Interest income from municipal bonds is typically tax-exempt at the federal level, and often at the state and local levels if the bond is issued in the state of residence. With rising interest rates, a bond's market value will decrease to offer a yield competitive with current rates. Investors calculate the present value of the bond's future payments at the new market rate to decide the purchase price.

Step-by-step explanation:

The subject of the question pertains to the taxation of interest income from a municipal bond, specifically an Albany, New York, general obligation bond.
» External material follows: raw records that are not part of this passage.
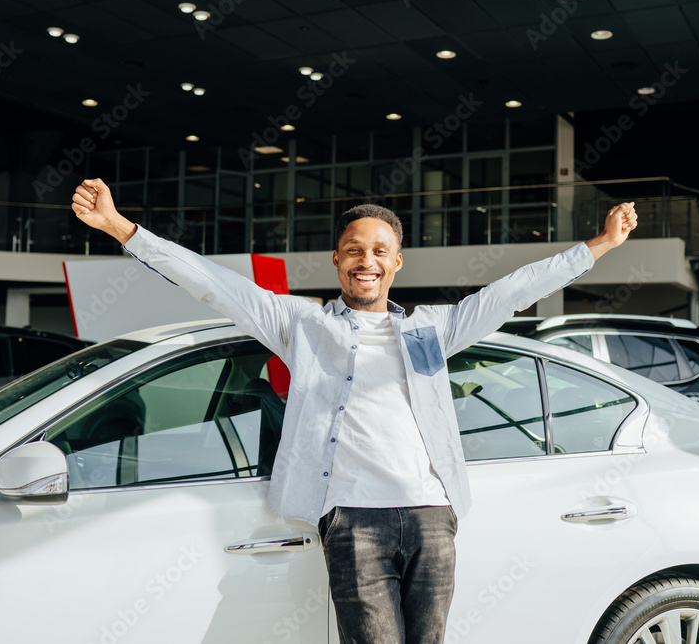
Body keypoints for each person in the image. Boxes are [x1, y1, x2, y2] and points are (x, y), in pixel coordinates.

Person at [71, 178, 637, 644]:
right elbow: (212, 285)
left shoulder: (431, 329)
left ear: (397, 263)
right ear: (337, 259)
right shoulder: (301, 324)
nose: (367, 260)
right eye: (355, 250)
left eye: (379, 251)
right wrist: (122, 228)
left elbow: (514, 290)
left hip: (432, 515)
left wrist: (604, 244)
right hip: (354, 519)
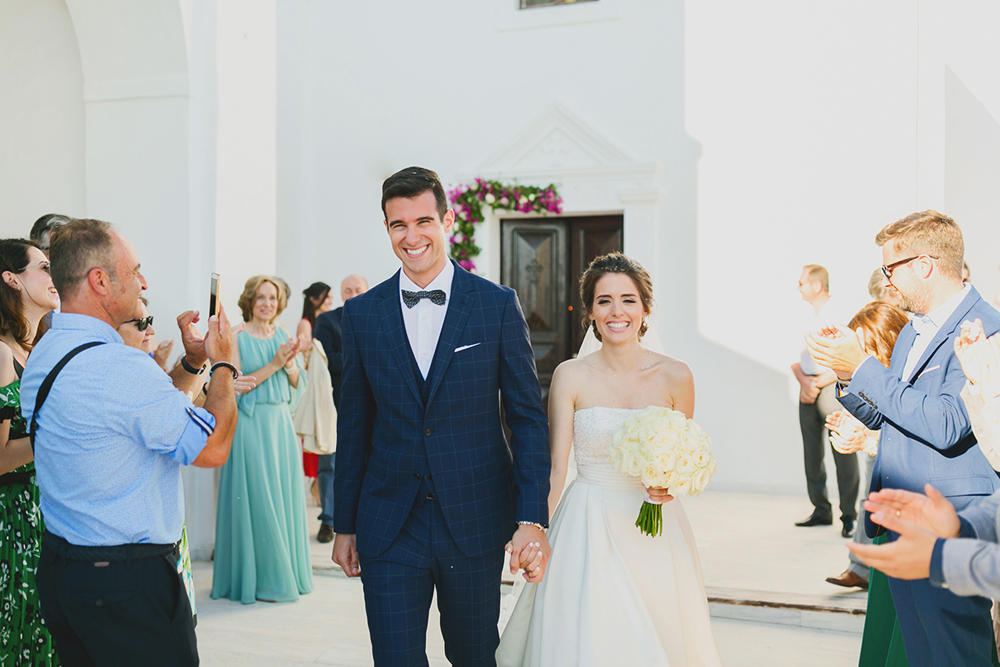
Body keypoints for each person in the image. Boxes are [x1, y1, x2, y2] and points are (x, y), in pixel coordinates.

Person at [332, 166, 551, 666]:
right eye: (398, 225)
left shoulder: (496, 305)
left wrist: (531, 515)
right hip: (388, 522)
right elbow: (355, 425)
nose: (412, 236)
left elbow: (527, 418)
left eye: (423, 221)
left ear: (447, 220)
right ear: (387, 229)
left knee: (474, 656)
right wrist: (345, 523)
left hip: (473, 518)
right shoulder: (363, 313)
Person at [21, 218, 239, 666]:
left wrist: (192, 361)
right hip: (126, 584)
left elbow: (142, 417)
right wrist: (223, 367)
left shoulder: (47, 351)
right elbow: (212, 447)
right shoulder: (119, 367)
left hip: (66, 569)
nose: (143, 282)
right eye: (135, 269)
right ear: (99, 281)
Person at [496, 252, 721, 666]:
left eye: (628, 300)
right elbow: (558, 468)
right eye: (604, 301)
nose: (617, 311)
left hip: (653, 528)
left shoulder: (677, 375)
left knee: (654, 633)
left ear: (646, 308)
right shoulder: (571, 375)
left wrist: (666, 485)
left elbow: (679, 452)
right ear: (590, 313)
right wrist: (534, 527)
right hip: (586, 522)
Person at [806, 210, 1000, 666]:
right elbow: (892, 414)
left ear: (925, 265)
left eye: (890, 268)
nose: (886, 281)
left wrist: (865, 368)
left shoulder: (984, 329)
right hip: (900, 518)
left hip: (951, 521)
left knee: (956, 656)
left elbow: (950, 423)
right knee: (918, 653)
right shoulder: (914, 328)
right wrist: (847, 375)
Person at [211, 275, 313, 604]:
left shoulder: (282, 334)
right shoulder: (238, 336)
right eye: (261, 297)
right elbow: (240, 385)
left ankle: (282, 574)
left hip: (280, 425)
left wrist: (292, 363)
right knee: (258, 500)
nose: (267, 303)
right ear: (250, 301)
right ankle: (258, 581)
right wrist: (276, 362)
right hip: (252, 425)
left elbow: (297, 383)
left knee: (281, 500)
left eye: (273, 298)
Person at [819, 302, 910, 666]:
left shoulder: (910, 385)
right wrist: (860, 434)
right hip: (889, 517)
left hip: (919, 516)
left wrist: (869, 440)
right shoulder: (879, 382)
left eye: (865, 350)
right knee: (884, 626)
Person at [0, 238, 61, 665]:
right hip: (11, 518)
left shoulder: (35, 349)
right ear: (11, 279)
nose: (54, 276)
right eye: (43, 267)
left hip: (44, 512)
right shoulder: (2, 354)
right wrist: (59, 432)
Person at [792, 264, 859, 536]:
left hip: (830, 386)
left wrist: (819, 381)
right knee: (812, 453)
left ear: (817, 286)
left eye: (802, 283)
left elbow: (851, 353)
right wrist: (804, 381)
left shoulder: (840, 312)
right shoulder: (803, 315)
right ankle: (820, 510)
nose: (798, 288)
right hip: (807, 387)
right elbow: (793, 356)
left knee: (842, 451)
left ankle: (849, 516)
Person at [312, 273, 368, 543]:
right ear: (342, 293)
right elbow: (326, 360)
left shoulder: (377, 314)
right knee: (331, 464)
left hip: (373, 404)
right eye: (348, 290)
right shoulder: (327, 320)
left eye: (359, 289)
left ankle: (363, 518)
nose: (353, 294)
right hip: (335, 403)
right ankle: (329, 520)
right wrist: (364, 357)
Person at [297, 282, 333, 502]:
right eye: (326, 296)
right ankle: (317, 485)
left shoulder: (325, 321)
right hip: (312, 380)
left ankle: (319, 486)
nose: (330, 300)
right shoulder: (306, 324)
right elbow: (304, 351)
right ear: (314, 299)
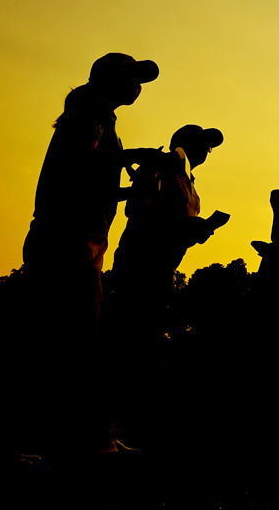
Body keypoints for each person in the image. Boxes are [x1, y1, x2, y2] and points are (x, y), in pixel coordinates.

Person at [17, 52, 162, 456]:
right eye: (132, 78)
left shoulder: (99, 114)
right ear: (109, 80)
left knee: (71, 338)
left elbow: (85, 181)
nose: (137, 88)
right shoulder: (88, 109)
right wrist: (133, 157)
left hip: (82, 238)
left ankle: (68, 434)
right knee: (64, 338)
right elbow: (80, 159)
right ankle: (45, 437)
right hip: (66, 237)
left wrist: (131, 190)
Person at [110, 124, 228, 446]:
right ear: (186, 142)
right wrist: (184, 226)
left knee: (140, 348)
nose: (208, 151)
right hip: (139, 263)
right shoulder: (161, 165)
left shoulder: (191, 185)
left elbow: (176, 232)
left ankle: (116, 427)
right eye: (204, 144)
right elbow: (138, 208)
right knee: (121, 343)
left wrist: (198, 230)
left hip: (163, 268)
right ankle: (100, 427)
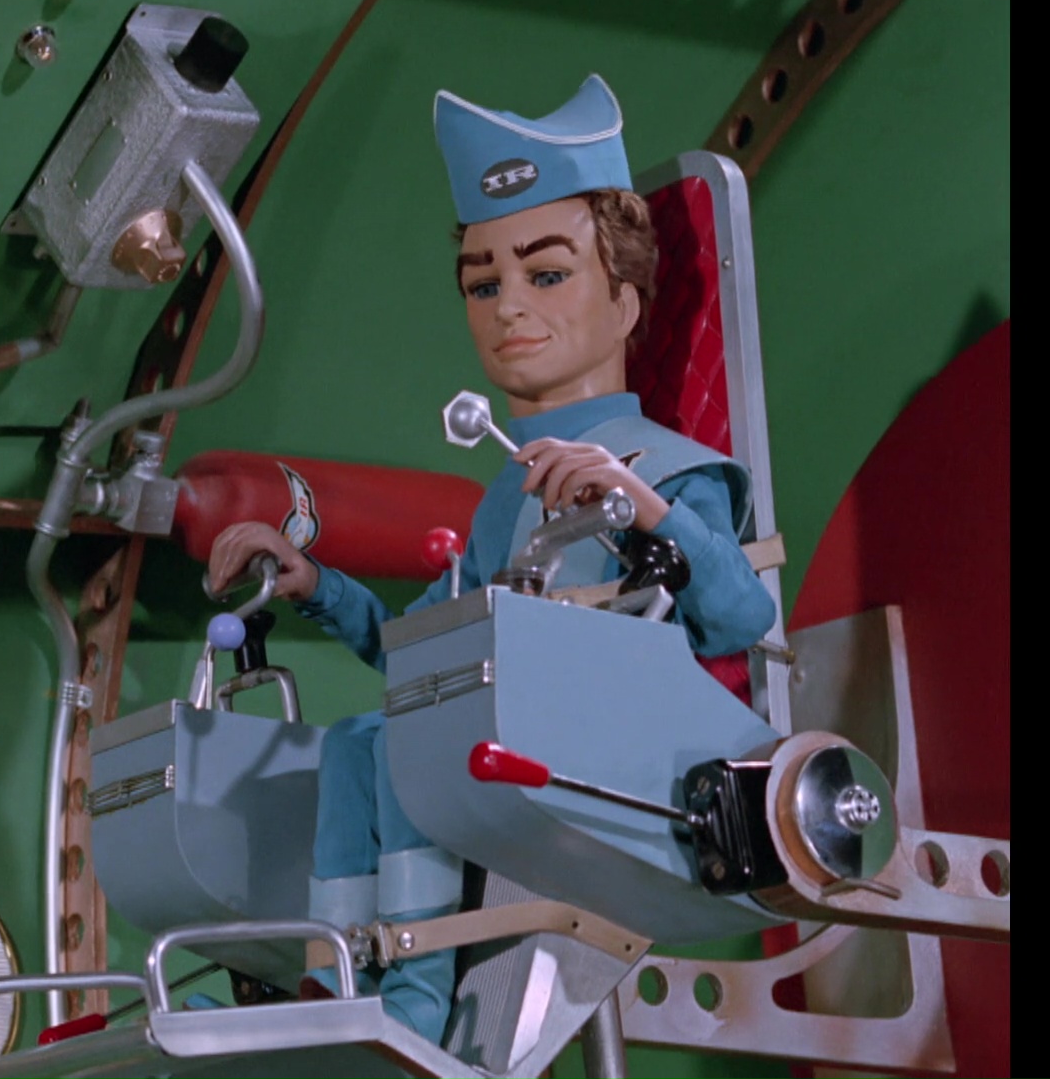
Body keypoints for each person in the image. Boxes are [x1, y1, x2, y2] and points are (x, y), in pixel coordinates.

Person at [206, 74, 777, 1045]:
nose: (510, 307)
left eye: (545, 275)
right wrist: (317, 585)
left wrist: (639, 504)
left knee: (410, 744)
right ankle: (336, 976)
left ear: (626, 304)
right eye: (484, 284)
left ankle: (413, 1001)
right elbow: (421, 655)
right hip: (517, 740)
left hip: (638, 760)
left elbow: (740, 619)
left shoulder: (672, 470)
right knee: (358, 741)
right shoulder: (508, 496)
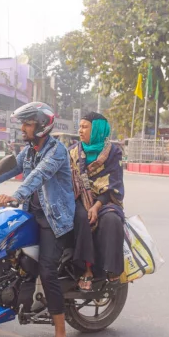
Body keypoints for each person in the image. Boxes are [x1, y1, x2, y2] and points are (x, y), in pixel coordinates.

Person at [0, 102, 74, 337]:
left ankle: (61, 336)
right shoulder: (27, 152)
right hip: (30, 215)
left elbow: (38, 175)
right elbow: (0, 174)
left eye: (28, 124)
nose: (23, 129)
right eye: (23, 124)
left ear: (41, 126)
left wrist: (16, 194)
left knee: (47, 271)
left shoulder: (57, 151)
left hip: (54, 220)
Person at [69, 112, 125, 292]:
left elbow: (113, 183)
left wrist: (96, 204)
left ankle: (112, 269)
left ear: (98, 130)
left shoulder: (113, 152)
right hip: (79, 197)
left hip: (105, 199)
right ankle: (86, 269)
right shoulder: (74, 151)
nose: (80, 130)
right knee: (81, 217)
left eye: (85, 127)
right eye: (80, 126)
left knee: (112, 220)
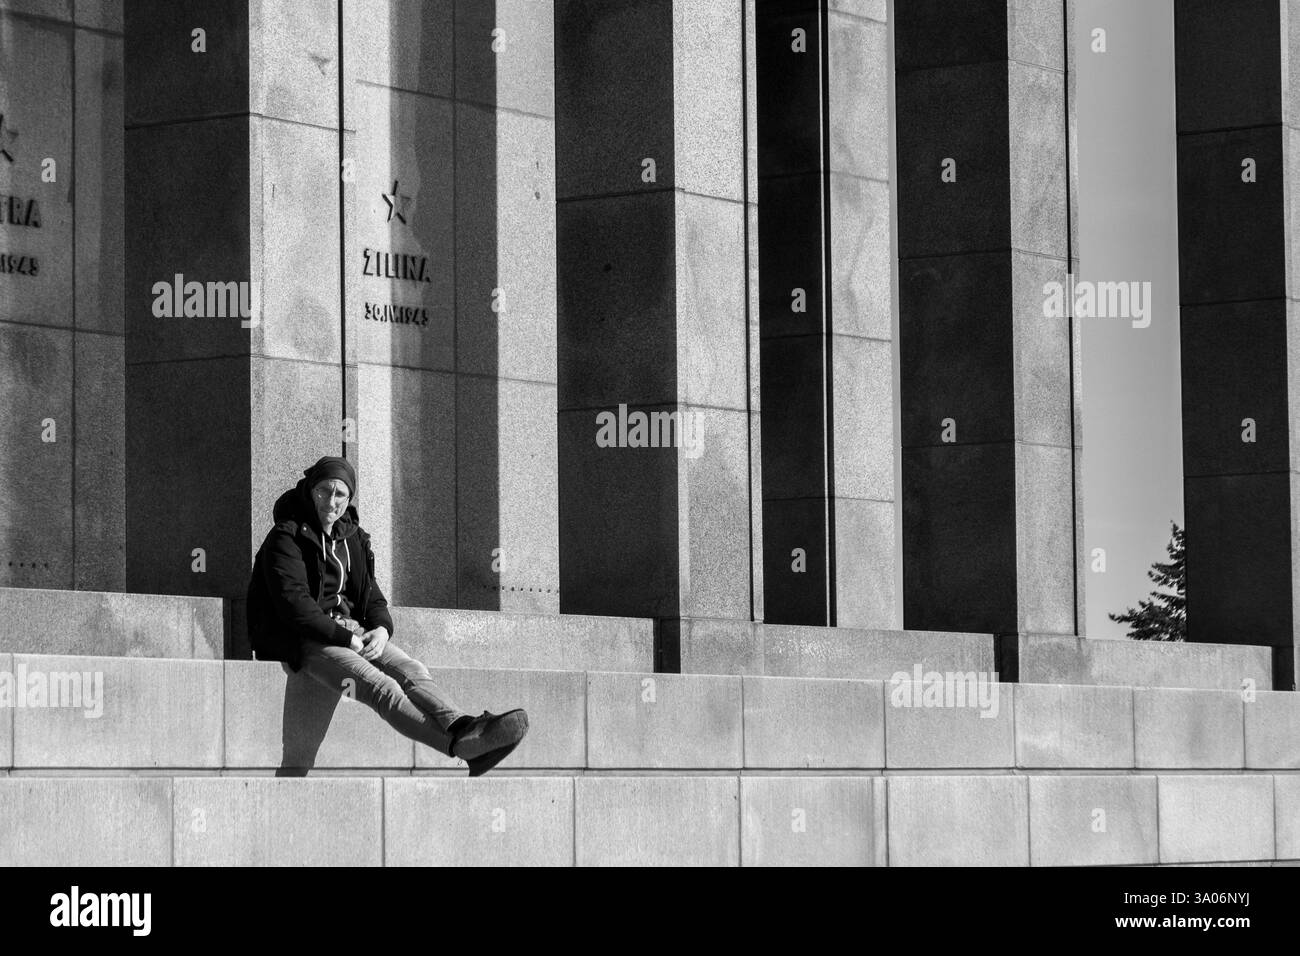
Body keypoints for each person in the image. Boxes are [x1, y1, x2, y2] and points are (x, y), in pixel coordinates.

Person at [246, 455, 528, 775]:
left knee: (411, 669)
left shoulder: (351, 537)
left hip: (351, 630)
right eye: (324, 491)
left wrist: (380, 629)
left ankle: (464, 727)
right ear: (310, 490)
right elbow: (293, 604)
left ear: (349, 498)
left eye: (341, 494)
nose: (332, 501)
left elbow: (371, 597)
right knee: (382, 688)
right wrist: (346, 638)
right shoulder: (287, 535)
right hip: (305, 640)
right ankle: (460, 748)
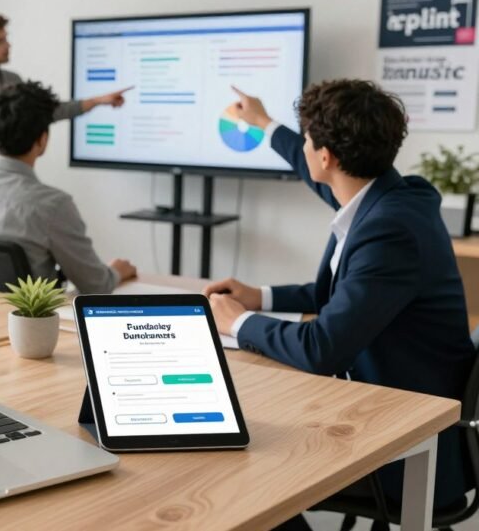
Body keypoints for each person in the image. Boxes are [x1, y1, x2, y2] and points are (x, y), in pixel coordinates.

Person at [203, 80, 475, 524]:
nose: (305, 148)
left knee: (239, 471)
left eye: (309, 140)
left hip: (404, 443)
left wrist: (239, 321)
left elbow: (322, 348)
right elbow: (345, 292)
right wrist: (261, 296)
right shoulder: (394, 197)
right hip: (387, 403)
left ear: (326, 157)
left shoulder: (389, 231)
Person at [0, 80, 137, 293]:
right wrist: (116, 271)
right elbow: (96, 285)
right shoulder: (53, 206)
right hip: (32, 323)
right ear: (42, 140)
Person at [0, 12, 130, 171]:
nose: (8, 45)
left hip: (15, 182)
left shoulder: (12, 80)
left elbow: (45, 112)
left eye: (6, 38)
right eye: (0, 41)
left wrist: (97, 101)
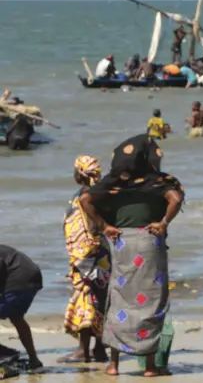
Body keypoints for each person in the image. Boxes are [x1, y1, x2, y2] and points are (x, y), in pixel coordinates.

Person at [79, 134, 184, 377]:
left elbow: (85, 199)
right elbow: (176, 199)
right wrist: (164, 222)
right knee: (151, 301)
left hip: (121, 243)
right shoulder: (159, 182)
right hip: (150, 241)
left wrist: (104, 226)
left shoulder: (112, 183)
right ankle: (149, 367)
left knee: (119, 299)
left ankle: (114, 365)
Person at [59, 155, 111, 364]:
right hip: (99, 253)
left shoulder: (86, 195)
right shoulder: (98, 194)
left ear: (79, 173)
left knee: (87, 299)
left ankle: (83, 351)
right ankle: (98, 349)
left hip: (88, 254)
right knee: (99, 299)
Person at [0, 245, 43, 372]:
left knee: (16, 317)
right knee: (17, 318)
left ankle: (6, 358)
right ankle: (34, 361)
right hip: (33, 277)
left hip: (18, 278)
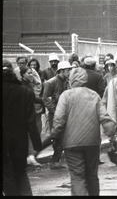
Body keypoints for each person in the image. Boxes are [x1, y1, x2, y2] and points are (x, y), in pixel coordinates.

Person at [51, 67, 115, 196]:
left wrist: (54, 135)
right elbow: (105, 117)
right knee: (92, 175)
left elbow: (59, 119)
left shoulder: (66, 96)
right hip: (92, 141)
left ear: (71, 81)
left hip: (71, 142)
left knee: (77, 176)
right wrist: (111, 133)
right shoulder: (94, 95)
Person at [3, 60, 42, 196]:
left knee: (7, 174)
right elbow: (31, 121)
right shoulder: (25, 92)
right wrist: (37, 143)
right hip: (20, 141)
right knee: (20, 172)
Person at [42, 61, 73, 169]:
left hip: (65, 113)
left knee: (62, 136)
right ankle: (53, 160)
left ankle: (56, 159)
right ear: (62, 71)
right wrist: (54, 110)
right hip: (54, 114)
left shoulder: (67, 82)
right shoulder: (51, 82)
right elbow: (45, 98)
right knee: (55, 137)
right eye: (68, 70)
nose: (70, 72)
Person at [20, 66, 44, 166]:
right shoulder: (22, 85)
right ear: (23, 74)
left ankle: (30, 155)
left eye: (31, 73)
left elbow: (33, 98)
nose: (31, 75)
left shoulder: (29, 84)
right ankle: (30, 156)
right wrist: (44, 100)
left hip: (30, 111)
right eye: (28, 73)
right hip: (25, 113)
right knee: (28, 135)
However, the example provided in the reference information relates to a hypothetical investment decision involving a local water company's bond and how its value would change with fluctuating interest rates.

Concerning the taxation question, in general, the interest income from municipal bonds issued by a state, municipality, or county is exempt from federal income taxes. If the resident of New York City buying the bond also resides in the state of New York, which issued the Albany bond, then the interest income would also typically be exempt from state and local taxes. However, if the bond were from a different state, it might be subject to state or local taxes in New York.

In the example provided for investment consideration, the local water company issued a $10,000 ten-year bond at a 6% interest rate. If interest rates rise to 9%, one would expect to pay less than the face value of $10,000 for the bond because the current yield (interest rate) is higher than the coupon rate of the bond. The bond's price must decrease to make its effective yield competitive with the current market rate of 9%. The investor would calculate the present value of the bond's future payments (interest and principal) discounted at the new market rate to determine how much to pay for the bond. If the alternative investment offers a return of 12%, indicating a higher available interest rate, the bond would be worth even less than its face value.